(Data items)

***

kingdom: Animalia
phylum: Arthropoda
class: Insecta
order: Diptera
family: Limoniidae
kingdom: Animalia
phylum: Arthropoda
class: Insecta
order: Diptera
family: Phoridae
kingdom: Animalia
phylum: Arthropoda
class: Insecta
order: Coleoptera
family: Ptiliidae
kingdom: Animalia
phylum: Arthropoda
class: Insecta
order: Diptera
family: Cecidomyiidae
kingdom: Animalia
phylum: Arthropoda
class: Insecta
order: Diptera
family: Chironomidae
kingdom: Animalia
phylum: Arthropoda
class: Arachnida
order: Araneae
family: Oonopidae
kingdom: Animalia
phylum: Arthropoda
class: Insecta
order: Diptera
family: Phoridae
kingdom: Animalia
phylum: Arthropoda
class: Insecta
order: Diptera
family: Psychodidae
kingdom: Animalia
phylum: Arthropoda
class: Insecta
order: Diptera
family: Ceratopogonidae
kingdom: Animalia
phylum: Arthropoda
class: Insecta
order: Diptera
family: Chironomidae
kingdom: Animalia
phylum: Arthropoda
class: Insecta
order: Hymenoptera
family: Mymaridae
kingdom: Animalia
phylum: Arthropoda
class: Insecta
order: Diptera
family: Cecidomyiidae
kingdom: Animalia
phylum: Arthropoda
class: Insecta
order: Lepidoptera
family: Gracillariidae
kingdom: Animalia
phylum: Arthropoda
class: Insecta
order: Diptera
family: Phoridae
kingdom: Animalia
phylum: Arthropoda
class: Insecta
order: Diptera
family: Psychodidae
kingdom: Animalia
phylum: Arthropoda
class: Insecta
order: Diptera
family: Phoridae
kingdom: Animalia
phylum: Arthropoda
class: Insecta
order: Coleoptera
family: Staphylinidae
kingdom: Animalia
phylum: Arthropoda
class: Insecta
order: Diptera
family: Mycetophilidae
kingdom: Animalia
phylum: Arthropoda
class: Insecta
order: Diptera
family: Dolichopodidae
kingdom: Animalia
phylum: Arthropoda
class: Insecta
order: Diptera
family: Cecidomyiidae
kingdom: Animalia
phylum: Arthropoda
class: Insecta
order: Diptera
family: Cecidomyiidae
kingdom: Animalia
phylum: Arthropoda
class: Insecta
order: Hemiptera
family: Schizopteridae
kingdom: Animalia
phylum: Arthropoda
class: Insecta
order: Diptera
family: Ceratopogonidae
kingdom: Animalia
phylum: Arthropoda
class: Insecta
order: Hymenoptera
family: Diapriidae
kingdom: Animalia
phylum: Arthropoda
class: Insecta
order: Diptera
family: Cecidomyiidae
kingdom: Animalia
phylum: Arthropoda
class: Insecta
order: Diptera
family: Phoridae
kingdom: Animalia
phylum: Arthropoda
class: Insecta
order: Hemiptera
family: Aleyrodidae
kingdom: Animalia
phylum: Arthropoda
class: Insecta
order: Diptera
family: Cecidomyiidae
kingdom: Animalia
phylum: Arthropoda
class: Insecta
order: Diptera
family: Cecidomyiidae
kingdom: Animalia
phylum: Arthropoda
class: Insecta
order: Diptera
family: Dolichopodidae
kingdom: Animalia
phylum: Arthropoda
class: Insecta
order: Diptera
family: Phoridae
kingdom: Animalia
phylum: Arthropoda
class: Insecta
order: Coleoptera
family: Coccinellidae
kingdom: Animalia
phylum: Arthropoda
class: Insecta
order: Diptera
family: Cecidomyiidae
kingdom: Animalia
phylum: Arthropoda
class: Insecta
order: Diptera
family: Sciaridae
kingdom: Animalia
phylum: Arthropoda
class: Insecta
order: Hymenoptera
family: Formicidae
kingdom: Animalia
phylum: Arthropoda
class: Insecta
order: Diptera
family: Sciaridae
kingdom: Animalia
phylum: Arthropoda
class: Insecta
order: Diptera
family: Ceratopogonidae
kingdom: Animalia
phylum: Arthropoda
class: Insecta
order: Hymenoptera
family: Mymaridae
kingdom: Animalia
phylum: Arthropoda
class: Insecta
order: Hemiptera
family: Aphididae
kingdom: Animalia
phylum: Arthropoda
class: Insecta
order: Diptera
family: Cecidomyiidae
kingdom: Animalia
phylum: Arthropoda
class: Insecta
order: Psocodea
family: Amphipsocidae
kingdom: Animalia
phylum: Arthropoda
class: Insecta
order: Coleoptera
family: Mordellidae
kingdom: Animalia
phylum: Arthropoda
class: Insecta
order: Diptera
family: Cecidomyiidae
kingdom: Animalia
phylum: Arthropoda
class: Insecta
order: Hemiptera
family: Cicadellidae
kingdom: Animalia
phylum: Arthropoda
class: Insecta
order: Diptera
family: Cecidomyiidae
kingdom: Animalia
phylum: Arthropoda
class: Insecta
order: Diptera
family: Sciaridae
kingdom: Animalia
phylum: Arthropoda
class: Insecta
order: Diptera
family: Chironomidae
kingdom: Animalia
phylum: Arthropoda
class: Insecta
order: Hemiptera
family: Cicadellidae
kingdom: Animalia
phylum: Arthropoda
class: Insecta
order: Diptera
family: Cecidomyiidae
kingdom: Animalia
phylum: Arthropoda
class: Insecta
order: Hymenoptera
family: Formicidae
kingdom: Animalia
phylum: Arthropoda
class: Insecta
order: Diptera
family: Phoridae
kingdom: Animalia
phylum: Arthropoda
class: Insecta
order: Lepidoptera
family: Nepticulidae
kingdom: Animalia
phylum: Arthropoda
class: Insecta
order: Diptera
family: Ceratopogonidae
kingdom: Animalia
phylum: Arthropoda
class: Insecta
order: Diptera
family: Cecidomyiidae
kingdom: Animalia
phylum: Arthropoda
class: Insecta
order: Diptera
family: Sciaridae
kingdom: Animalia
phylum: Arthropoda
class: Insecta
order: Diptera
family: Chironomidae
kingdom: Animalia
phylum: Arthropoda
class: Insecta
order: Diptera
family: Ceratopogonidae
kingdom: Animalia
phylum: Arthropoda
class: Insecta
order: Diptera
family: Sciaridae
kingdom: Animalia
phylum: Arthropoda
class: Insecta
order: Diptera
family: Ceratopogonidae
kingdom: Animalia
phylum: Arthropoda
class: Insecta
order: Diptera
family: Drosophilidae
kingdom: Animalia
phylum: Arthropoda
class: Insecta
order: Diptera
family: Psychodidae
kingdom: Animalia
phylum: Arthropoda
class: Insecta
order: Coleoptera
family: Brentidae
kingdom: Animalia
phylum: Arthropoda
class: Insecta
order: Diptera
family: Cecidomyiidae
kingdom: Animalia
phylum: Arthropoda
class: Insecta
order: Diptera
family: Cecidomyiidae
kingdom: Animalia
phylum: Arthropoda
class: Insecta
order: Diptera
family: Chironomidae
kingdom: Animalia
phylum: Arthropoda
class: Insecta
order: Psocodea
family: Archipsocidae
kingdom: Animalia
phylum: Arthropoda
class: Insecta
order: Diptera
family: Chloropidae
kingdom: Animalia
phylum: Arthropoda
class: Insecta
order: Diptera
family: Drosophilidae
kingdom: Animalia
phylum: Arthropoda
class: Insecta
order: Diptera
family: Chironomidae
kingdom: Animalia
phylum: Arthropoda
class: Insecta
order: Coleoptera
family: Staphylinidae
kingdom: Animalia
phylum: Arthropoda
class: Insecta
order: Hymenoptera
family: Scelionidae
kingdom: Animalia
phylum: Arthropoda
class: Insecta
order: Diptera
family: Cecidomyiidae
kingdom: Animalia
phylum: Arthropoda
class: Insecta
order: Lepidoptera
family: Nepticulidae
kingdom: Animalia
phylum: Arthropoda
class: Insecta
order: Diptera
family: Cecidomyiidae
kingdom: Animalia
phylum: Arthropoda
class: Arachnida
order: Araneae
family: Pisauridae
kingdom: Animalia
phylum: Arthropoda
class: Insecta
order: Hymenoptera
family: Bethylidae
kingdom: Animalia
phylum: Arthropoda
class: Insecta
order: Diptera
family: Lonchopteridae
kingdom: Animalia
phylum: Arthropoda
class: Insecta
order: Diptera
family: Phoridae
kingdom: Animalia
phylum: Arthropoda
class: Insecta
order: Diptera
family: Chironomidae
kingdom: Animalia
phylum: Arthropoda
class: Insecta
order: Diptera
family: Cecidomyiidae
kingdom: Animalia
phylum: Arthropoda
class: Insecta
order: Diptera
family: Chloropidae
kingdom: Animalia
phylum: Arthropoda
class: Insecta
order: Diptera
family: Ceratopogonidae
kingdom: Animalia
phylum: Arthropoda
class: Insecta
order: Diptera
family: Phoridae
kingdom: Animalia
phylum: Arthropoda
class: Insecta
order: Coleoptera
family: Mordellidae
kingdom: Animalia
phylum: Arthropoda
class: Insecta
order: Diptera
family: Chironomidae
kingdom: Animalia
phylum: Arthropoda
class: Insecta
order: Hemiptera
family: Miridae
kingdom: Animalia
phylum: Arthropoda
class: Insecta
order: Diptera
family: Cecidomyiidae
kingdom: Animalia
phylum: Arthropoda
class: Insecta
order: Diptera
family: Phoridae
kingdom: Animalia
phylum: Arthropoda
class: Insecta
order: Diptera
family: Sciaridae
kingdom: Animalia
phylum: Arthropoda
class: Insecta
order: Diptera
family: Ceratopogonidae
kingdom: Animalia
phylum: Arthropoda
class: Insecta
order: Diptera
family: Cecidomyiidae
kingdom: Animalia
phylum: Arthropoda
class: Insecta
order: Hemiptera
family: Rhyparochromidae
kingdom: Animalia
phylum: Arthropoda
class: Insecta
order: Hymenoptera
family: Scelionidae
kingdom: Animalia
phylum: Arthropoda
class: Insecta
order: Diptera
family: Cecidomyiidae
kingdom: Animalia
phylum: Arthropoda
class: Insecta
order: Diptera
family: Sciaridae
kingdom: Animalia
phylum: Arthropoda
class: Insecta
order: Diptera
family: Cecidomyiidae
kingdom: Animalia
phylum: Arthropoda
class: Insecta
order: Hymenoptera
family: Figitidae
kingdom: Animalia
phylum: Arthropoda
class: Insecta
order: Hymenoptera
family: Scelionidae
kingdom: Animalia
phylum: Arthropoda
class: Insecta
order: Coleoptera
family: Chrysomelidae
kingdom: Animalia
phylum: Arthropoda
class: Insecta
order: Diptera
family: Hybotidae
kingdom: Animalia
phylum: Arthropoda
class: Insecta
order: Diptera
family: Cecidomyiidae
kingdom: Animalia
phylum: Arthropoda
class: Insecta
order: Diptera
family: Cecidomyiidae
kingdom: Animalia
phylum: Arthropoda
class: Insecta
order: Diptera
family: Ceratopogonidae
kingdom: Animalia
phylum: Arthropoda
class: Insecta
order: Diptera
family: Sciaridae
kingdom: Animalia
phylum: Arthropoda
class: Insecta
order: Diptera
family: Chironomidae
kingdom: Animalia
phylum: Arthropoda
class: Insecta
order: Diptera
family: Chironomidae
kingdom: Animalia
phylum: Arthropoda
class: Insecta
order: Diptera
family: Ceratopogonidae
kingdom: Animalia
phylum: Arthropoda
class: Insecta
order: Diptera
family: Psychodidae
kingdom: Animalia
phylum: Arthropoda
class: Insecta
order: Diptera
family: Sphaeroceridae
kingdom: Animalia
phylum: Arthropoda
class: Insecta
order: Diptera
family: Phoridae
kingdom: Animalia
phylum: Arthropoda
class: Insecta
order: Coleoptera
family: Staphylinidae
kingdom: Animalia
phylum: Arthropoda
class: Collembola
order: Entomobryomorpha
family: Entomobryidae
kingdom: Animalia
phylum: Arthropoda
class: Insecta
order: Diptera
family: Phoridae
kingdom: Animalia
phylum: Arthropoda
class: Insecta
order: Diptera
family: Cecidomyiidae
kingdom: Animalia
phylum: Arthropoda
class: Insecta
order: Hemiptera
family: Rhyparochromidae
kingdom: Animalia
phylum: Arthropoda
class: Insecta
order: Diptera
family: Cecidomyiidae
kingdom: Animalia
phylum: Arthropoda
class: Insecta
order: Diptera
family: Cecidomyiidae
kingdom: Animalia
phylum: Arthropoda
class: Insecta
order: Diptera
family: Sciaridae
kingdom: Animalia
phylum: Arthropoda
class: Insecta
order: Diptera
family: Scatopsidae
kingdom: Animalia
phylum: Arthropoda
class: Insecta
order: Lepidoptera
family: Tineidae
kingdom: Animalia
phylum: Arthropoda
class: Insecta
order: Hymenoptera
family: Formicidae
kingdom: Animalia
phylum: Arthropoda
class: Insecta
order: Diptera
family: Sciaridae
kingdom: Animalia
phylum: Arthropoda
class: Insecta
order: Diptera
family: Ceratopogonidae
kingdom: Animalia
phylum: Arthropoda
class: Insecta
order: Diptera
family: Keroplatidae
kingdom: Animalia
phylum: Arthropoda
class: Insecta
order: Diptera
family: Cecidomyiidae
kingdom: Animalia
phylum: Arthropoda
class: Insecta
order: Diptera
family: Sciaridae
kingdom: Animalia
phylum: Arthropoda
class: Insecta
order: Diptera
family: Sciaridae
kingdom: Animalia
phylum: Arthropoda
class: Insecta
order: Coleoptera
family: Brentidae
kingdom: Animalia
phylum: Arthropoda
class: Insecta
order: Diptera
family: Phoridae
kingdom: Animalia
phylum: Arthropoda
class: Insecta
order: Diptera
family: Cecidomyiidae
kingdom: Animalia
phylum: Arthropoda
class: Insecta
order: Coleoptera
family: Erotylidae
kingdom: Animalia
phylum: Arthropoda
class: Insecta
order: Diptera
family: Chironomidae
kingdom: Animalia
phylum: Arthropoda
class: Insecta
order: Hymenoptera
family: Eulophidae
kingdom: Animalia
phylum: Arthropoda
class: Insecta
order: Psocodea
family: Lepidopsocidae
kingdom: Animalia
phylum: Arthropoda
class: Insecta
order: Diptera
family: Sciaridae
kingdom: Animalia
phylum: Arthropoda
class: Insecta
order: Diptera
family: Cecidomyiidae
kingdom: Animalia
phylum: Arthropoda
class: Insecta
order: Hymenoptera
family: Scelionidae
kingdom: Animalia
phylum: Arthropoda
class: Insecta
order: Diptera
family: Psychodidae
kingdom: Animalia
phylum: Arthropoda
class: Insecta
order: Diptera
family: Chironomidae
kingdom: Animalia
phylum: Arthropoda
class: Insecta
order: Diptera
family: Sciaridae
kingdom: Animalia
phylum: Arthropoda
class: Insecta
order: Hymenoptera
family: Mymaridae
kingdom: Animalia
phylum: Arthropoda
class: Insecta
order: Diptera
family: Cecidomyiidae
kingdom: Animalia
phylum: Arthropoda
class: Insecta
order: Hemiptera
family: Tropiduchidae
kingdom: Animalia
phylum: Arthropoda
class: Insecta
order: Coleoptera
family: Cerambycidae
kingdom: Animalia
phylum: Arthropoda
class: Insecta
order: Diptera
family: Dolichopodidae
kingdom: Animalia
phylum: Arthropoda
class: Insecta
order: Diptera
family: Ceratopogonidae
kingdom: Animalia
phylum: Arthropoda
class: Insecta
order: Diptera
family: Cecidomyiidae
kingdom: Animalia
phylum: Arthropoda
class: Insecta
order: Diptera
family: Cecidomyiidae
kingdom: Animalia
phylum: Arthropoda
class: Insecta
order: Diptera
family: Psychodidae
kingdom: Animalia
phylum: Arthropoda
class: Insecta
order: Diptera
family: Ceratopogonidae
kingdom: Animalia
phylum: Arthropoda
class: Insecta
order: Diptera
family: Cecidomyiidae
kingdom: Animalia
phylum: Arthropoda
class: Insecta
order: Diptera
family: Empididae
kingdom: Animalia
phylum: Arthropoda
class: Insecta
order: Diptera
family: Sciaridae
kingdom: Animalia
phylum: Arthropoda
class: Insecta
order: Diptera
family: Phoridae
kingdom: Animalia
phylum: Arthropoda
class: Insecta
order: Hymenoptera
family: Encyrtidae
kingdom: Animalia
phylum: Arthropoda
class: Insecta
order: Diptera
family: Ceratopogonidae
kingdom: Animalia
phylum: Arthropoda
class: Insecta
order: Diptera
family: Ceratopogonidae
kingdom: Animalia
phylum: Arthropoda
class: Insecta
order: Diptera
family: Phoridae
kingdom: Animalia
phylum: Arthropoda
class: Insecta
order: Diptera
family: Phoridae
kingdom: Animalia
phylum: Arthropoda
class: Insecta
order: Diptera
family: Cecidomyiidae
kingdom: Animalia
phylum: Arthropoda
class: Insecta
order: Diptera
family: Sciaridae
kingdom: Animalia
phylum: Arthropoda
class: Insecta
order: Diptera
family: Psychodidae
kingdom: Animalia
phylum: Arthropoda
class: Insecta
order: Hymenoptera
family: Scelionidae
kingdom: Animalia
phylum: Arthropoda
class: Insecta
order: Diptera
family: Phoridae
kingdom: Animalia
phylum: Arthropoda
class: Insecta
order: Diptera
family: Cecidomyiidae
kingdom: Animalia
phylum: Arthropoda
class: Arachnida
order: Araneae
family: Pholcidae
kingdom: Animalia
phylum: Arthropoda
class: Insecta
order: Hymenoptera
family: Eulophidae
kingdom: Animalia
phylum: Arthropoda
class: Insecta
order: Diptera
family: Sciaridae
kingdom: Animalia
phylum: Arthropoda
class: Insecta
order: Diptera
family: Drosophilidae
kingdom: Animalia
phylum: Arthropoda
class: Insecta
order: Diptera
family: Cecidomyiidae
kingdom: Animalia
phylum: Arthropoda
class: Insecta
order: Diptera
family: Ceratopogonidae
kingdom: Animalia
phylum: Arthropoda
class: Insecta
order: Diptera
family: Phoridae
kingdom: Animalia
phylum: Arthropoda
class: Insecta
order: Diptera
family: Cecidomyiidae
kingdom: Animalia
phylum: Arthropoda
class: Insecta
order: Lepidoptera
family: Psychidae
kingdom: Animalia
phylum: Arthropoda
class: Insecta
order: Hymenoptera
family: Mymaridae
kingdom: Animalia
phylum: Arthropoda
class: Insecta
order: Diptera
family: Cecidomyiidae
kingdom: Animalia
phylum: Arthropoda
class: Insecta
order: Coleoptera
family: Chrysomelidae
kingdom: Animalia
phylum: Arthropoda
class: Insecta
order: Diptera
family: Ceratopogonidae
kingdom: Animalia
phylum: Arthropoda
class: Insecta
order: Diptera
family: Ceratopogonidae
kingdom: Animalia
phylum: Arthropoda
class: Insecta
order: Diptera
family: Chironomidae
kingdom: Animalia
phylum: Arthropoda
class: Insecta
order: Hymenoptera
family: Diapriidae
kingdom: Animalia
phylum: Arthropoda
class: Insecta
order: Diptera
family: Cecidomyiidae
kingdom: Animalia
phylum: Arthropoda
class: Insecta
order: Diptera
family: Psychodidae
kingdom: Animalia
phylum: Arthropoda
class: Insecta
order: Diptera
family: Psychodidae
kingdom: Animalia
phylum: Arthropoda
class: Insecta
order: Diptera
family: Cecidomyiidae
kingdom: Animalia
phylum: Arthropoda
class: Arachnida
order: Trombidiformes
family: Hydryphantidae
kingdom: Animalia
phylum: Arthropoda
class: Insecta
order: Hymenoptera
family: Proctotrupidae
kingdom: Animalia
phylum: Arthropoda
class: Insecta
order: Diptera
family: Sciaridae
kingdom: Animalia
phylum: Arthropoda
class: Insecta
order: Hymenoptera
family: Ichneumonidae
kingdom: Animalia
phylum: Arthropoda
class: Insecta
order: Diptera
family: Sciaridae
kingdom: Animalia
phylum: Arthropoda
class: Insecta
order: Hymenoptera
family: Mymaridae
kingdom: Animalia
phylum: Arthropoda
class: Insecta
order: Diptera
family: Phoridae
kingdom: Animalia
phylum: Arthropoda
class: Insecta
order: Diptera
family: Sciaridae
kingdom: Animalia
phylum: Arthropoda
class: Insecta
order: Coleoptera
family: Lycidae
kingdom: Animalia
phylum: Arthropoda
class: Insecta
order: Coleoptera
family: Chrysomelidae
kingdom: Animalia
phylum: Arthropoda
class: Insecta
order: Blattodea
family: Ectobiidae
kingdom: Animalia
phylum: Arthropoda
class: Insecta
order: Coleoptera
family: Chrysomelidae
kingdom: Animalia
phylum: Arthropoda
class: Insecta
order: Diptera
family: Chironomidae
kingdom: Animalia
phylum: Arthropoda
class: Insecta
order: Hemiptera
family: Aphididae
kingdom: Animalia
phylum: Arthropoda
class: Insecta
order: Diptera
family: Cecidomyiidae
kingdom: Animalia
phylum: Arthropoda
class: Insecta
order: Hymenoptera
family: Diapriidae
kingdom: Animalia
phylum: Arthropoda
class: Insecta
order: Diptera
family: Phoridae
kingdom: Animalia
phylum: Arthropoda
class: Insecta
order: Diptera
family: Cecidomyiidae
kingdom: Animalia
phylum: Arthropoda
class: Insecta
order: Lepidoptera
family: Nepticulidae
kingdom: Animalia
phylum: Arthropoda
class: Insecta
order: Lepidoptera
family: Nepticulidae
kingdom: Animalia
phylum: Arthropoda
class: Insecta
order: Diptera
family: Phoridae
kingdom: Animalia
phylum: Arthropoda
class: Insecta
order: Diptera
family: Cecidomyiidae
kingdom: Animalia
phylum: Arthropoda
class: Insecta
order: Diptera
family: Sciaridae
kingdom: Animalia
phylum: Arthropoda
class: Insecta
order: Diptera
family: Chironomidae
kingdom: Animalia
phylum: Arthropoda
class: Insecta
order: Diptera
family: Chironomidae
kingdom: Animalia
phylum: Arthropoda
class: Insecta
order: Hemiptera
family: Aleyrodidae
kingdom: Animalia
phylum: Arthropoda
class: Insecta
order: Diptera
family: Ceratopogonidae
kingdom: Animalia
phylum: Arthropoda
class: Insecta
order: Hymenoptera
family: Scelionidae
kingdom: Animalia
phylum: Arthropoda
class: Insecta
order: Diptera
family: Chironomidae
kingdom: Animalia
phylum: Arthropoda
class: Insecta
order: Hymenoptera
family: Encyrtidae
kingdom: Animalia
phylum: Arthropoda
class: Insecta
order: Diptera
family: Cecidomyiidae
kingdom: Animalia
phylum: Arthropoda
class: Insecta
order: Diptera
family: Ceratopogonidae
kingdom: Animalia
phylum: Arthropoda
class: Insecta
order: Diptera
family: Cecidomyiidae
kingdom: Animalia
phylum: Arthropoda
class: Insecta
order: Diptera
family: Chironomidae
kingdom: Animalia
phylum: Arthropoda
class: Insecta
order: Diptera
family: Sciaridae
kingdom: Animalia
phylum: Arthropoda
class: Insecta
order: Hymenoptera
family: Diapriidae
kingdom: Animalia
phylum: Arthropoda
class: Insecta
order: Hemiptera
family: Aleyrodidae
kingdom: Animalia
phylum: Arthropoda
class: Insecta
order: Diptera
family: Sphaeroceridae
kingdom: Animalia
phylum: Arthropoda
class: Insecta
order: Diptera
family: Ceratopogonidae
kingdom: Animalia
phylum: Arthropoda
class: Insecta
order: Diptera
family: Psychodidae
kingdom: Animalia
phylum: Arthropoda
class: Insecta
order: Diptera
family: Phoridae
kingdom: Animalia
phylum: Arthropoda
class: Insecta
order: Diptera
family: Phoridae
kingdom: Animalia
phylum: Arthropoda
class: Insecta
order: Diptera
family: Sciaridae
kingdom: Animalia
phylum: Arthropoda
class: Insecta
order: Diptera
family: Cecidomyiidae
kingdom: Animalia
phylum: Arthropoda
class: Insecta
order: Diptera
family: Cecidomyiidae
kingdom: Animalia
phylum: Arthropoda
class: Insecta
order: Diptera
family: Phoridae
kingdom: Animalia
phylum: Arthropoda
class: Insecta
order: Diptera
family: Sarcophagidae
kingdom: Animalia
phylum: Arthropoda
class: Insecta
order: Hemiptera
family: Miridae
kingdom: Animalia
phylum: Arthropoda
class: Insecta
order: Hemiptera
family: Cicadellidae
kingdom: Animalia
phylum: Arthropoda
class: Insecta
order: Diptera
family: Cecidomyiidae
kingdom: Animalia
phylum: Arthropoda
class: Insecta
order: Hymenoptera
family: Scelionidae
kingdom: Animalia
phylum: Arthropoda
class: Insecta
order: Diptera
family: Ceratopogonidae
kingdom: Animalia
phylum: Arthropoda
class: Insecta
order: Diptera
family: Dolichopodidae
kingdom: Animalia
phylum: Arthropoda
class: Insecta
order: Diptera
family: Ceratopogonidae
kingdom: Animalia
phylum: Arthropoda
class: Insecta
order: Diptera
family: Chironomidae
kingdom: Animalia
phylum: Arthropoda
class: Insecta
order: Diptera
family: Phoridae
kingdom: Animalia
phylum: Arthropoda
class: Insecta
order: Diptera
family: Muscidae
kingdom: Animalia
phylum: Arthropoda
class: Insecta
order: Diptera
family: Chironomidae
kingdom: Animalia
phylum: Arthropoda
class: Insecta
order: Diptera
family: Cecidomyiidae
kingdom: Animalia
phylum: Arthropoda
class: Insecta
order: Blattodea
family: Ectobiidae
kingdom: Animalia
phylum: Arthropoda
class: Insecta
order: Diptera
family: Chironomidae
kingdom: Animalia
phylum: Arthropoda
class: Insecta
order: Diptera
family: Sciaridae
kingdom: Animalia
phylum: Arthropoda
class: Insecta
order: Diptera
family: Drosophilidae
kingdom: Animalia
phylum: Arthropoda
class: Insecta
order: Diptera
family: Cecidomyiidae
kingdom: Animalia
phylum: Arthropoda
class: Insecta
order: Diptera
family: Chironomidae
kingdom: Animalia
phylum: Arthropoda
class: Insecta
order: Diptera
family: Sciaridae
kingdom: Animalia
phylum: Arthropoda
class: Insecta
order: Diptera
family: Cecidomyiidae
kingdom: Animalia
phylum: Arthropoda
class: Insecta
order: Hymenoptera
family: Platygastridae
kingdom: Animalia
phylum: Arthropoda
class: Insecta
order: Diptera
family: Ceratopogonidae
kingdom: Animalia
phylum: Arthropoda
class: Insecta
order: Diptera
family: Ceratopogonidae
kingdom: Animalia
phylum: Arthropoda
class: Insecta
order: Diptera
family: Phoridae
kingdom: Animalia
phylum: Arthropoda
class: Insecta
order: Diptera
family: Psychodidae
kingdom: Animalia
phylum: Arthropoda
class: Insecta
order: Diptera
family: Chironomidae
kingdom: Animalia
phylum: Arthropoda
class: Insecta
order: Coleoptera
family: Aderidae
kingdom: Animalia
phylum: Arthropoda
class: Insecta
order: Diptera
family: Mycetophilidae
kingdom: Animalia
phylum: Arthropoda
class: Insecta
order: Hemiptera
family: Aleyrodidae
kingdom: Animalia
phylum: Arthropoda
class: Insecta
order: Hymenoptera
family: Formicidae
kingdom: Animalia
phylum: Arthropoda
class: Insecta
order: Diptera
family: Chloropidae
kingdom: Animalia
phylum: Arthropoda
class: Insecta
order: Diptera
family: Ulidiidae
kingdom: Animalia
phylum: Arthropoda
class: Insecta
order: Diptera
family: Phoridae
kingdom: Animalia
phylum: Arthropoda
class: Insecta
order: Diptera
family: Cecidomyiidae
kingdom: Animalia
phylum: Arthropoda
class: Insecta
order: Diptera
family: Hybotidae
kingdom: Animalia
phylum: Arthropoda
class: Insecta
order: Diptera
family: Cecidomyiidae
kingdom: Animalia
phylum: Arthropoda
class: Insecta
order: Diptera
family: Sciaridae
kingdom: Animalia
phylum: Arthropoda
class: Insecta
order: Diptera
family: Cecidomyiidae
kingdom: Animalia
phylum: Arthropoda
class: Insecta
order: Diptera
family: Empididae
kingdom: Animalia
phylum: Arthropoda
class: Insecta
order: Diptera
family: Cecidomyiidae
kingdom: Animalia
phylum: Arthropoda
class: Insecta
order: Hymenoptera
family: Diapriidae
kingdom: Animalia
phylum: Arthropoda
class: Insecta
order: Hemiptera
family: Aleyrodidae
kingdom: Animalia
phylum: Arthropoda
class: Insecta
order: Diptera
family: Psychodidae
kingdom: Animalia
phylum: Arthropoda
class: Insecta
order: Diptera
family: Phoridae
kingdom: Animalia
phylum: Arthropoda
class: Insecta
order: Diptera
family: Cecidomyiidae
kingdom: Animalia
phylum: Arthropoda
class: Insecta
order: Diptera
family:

***

Directions for this task
Rewrite the entries from the start through the line containing "family: Ptiliidae" as a two-column CSV with the headers field and value. Give one row per line, with the text before the answer quoted in field, the answer quoted in value, and any line breaks replaced by spaces.

In response
field,value
"kingdom:","Animalia"
"phylum:","Arthropoda"
"class:","Insecta"
"order:","Diptera"
"family:","Limoniidae"
"kingdom:","Animalia"
"phylum:","Arthropoda"
"class:","Insecta"
"order:","Diptera"
"family:","Phoridae"
"kingdom:","Animalia"
"phylum:","Arthropoda"
"class:","Insecta"
"order:","Coleoptera"
"family:","Ptiliidae"